Pelas contas do Think Olga, coletivo que propôs a campanha, já foram 82 mil tweets sob a marca do #primeiroassedio. Em grande medida, a campanha tem o mérito de ter feito com que muitas de nós tenhamos ressignificado como assédio alguma violência pela qual nos sentíamos de alguma forma responsáveis. Mas além de lembrar do primeiro, ou por ter lembrado do primeiro – a ordem aqui não importa – talvez estejamos todas agora implicadas na tarefa de denunciar também o último, no sentido de o mais recente, o que te incomodou ontem, hoje de manhã, semana passada.

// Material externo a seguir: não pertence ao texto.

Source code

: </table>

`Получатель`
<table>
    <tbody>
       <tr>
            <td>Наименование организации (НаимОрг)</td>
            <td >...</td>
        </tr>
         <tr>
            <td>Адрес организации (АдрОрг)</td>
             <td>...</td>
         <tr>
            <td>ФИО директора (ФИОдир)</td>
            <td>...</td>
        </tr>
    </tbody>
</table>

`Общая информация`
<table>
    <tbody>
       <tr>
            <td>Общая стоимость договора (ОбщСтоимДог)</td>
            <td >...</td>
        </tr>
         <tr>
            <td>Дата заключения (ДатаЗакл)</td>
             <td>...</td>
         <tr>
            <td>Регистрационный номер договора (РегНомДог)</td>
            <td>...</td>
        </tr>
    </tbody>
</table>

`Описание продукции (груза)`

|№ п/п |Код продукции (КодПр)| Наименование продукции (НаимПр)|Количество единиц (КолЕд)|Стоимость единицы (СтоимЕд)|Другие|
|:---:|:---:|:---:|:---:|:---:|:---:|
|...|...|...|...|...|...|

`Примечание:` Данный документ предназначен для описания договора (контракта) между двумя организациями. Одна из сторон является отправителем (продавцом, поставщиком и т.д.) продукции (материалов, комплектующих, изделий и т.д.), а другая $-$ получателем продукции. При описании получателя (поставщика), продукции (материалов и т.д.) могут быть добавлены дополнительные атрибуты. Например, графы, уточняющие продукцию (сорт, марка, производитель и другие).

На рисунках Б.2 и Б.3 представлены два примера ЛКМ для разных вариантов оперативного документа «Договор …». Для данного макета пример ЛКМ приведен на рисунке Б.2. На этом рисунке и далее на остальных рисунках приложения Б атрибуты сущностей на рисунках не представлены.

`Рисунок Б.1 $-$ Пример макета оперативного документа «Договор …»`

O assédio sexual e moral contra as mulheres continua a existir nos menores gestos cotidianos, no marido que levanta a voz contra a mulher com quem é casado, no cara que olha para bunda de uma mulher na rua, no chefe que te olha de cima a baixo quando você chega para a reunião, na piada de péssimo gosto que disfarça sua violência em forma de humor. E se pudemos falar do #primeiroassedio e envergonhar tantos homens, então é porque daqui em diante podemos também falar todos os dias do assédio que fere hoje, agora, na esperança de que contra o assédio – sexual e moral – cada uma de nós possa continuar se constituindo como mulher, enfrentando aquele que pretende nos reduzir a uma coisa. Para retomar a metáfora militar do assédio como exercício de domínio, se essa é uma guerra, nossos corpos são o nosso território a ser retomado, ocupado por quem escolhermos.
Se além de toda a força das narrativas individuais, ainda pudermos direcionar essa potência para mover um motor político – como nas manifestações de mulheres #foracunha espalhadas pelas capitais na última semana, em protesto contra o projeto de lei que destroi os avanços no aborto para as vítimas de estupro –, talvez também possamos afirmar que este é o último assédio, porque não aceitaremos mais nenhum outro, seja do Estado, do companheiro, do desconhecido, do amigo, do médico, do policial. É quando virá o dia em o #primeiroassedio encontrará seu sentido no #ultimoassedio.